Creature of habit


When Trevor Dickinson was doing his 100 Letterboxes project he walked many, many streets of Newcastle, ordinary suburban streets that he’d never otherwise walk down, on the search for unusual letterboxes. He took his dog with him, partly for the dog’s benefit but mainly so that he wouldn’t look like a nutter or a pervert with a camera. And he enjoyed it, this endless variety.

Me? I enjoy variety too, yet my walks with Jambo are almost always the same. The recent wet weather kept us out of the creek and so I had to go to my B, C and even D walks. Which were fine, nice, but Sunday morning was sunny and dry and the tide was down so we were restored to our default setting: Walk A.

Firstly, the night-soil lane. This is where it all begins, like most of the meals that I cook (i.e. start frying some onion and garlic in olive oil and then decide what I’m going to make).


I feel like I know every fence and every chink and nook in every fence along this lane. Which dogs will bark at me from behind which galvanised wall, which puddle will have a dead rat or two floating in it, which patch of grass will have a discarded Maccas bag that I’ll have to tear Jambo away from.

We come out onto Bates Street and drop into the creek, here:


There are of course any number of places where we could drop into the creek but this is the point where I go down 99% of the time. There is a reason; there’s always a reason. In this case it’s to do with the camber of the grass banking and the amount of  ledge to break your descent against before you go down the concrete banking. A metre either side and it’s just … different. Not enough ledge, too much slope, grass to slippy. So this is where we go down.

The side of the creek that I walk down depends on where I’m going, but also on the time of year. In summer, when the creek bed’s dry and the tides tend to be lower, I favour the northern side, which also has better shade. But in winter, when the tides are higher and it rains more and I want to feel the sun, the northern side stays wet and slippy till well into the middle of the day, so I stick to the southern side.


Here’s the junction of the drain and the real Styx Creek. I always paddle across the same bit. Always.

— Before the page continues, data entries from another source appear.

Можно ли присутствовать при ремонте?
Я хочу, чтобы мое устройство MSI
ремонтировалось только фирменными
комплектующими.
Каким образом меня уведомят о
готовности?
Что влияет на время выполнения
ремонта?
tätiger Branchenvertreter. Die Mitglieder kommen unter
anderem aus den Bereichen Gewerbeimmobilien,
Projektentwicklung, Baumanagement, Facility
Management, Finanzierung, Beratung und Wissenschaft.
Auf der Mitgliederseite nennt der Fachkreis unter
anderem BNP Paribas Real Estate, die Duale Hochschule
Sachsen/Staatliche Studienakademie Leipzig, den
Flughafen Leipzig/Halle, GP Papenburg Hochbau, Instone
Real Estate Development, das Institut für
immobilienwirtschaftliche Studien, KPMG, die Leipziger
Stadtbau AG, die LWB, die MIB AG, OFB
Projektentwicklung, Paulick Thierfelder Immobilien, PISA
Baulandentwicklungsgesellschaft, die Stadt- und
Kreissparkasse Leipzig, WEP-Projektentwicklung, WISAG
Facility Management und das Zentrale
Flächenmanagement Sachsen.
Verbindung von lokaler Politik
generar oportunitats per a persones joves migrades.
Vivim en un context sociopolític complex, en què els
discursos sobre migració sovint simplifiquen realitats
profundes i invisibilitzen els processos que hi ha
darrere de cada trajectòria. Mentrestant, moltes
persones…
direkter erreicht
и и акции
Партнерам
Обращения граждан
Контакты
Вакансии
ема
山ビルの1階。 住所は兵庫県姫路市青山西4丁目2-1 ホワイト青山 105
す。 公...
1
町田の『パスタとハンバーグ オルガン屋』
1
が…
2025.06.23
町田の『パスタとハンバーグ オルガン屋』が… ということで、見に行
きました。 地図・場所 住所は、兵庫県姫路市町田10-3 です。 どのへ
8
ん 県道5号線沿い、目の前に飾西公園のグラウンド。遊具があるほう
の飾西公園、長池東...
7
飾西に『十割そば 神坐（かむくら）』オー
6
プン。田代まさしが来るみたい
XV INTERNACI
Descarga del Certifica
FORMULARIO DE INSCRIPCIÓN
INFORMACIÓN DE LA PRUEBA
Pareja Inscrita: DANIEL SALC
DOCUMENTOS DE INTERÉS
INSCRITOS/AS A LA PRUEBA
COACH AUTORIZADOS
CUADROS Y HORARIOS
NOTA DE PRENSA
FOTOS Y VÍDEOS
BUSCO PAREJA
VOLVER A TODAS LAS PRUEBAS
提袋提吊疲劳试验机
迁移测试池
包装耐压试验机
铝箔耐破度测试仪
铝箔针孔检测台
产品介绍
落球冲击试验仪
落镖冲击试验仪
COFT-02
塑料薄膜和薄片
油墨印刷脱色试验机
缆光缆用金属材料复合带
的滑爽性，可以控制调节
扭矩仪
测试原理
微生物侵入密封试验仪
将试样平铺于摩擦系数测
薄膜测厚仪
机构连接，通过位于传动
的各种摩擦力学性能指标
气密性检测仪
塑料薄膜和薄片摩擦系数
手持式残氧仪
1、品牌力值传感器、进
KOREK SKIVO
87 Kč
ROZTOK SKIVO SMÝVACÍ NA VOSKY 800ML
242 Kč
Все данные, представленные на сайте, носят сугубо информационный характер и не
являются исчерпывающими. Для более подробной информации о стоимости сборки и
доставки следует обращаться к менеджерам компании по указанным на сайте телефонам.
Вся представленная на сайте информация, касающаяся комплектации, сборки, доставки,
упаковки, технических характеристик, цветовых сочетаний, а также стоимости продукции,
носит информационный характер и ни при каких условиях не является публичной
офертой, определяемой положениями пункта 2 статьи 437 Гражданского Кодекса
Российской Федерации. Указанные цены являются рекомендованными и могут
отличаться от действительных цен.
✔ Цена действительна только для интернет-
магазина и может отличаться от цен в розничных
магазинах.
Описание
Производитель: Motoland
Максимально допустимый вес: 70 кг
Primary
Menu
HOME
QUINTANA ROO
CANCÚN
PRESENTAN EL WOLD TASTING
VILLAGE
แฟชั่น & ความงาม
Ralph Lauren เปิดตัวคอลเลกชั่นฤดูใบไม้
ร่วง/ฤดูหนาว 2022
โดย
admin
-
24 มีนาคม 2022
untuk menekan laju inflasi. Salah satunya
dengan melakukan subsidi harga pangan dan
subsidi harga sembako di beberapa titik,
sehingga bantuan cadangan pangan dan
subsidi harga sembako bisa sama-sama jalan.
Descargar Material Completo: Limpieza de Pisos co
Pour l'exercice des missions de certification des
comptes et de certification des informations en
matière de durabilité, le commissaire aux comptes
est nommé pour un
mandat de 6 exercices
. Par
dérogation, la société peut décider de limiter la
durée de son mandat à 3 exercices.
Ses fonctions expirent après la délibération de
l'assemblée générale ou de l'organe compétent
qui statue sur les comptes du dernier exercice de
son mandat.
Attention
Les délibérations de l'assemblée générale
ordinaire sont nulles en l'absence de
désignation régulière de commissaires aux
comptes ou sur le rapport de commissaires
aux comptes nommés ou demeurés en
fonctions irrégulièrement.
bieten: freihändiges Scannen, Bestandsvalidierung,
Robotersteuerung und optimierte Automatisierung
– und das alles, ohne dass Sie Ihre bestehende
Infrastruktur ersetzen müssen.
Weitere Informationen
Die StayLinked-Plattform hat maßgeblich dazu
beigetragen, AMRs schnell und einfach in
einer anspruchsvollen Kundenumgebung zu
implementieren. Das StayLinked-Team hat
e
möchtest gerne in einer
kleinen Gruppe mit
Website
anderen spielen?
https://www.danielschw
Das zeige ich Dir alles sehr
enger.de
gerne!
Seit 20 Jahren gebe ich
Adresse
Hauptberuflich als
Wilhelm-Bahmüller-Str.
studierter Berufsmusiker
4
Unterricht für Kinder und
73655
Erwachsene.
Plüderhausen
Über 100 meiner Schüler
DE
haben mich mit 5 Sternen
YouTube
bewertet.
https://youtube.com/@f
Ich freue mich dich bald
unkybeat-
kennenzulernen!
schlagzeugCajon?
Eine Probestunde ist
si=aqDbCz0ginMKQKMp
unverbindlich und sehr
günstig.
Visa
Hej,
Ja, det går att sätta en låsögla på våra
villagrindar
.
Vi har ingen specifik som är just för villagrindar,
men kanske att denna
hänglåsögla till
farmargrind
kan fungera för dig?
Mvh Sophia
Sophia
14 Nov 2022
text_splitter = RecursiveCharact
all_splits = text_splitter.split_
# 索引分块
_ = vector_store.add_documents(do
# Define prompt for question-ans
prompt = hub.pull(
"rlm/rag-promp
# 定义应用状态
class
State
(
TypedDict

And under the rail bridge I always look at this collection of kids’ footprints. When were they made? Who made them? I can see them now, sneaking up after the concreters have left and wiggling their bodies to and fro so that their feet sink into the drying concrete. Maybe two or three friends, or siblings. How old are they now? Are they still alive? I think about them every day, I really do.


This is the point on the Islington side of the railway bridge where we go up the banking. The soles of my shoes are usually a bit wet by now and so this pipe makes it easier to get up without slithering back into the drain.


If we go as far as the TAFE litter boom then I have to stoop under the Chinchen Street road bridge. I call it koshinage bridge as this is where I get to practise my “silver-back gorilla” walk, an important part of getting in a decent hip throw in judo or aikido.


And on the way home I always get out of the drain at the same spot. This joint between two slabs has a couple of erosion points that are good for getting a toe-hold, so I always get back up here. Always.


I used that word “always” a lot, I know. I sound a bit OCD, and I think I am.

But I like it. I’m a creature of habit.